Show that the curve defined by $$\gamma(s):=\left(a\cos\left(\frac{s}{a}\right),a\sin\left(\frac{s}{a}\right)\right)$$
Is on a circle with the radius $a$ and the center $(0,0)$,also show that $\gamma(s)$ has been parameterized by its arc length.

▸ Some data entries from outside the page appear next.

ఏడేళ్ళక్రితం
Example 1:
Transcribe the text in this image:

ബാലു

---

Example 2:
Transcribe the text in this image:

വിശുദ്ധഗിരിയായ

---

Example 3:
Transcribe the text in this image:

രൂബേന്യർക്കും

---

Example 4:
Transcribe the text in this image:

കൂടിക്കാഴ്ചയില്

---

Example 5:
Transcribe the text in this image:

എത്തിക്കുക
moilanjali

I know that the parametric equation of a circle with radius $a$ and center $(x_0,y_0)$ is : $$x=x_{0}+a\cos\left(t\right)$$ $$y=y_{0}+a\sin\left(t\right)$$ If we denote the parametric equation of a circle with $\gamma(t)=\left(x_{0}+a\cos\left(t\right),y_{0}+a\sin\left(t\right)\right)$,then we have:
$$\frac{d\gamma(t)}{dt}=\left(-a\sin\left(t\right),a\cos\left(t\right)\right)$$
$$\left\Vert \frac{d\gamma(t)}{dt}\right\Vert=\sqrt{a^{2}}=a$$
So the arc length is :
$$s=\int_{0}^{t}\left\Vert \frac{d\gamma(τ)}{dt}\right\Vert dτ=a\int_{0}^{t} \;dτ$$
Which implies $s=at$.
And if we parameterize the circle by its arc length then:
$$\gamma(s)=\left(a\cos\left(\frac{s}{a}\right),a\sin\left(\frac{s}{a}\right)\right)$$
Which is the given parametrization.
But I have not shown that the center is at the origin.

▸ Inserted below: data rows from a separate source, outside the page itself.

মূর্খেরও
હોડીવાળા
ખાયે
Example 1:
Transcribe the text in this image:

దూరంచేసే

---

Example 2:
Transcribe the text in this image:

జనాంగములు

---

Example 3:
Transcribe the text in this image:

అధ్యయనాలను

You are given the parametrization in the form $x(s) = a\cos\left(\frac s a\right) = 0 + a\cos\left(\frac s a\right)$, $y(s) = a\sin\left(\frac s a\right)=0 + a\sin\left(\frac s a\right)$. According to what you say you know about parametrizing circles, that $x(t) = x_0 + a\cos(t)$ and $y(t) = y_0 + a\sin(t)$ parametrizes a circle centered at $(x_0,y_0)$, then you should be able to conclude that $s\mapsto \big(x(s),y(s)\big)$ parametrizes a circle centered at $(x_0,y_0) = (0,0)$ of radius $a$.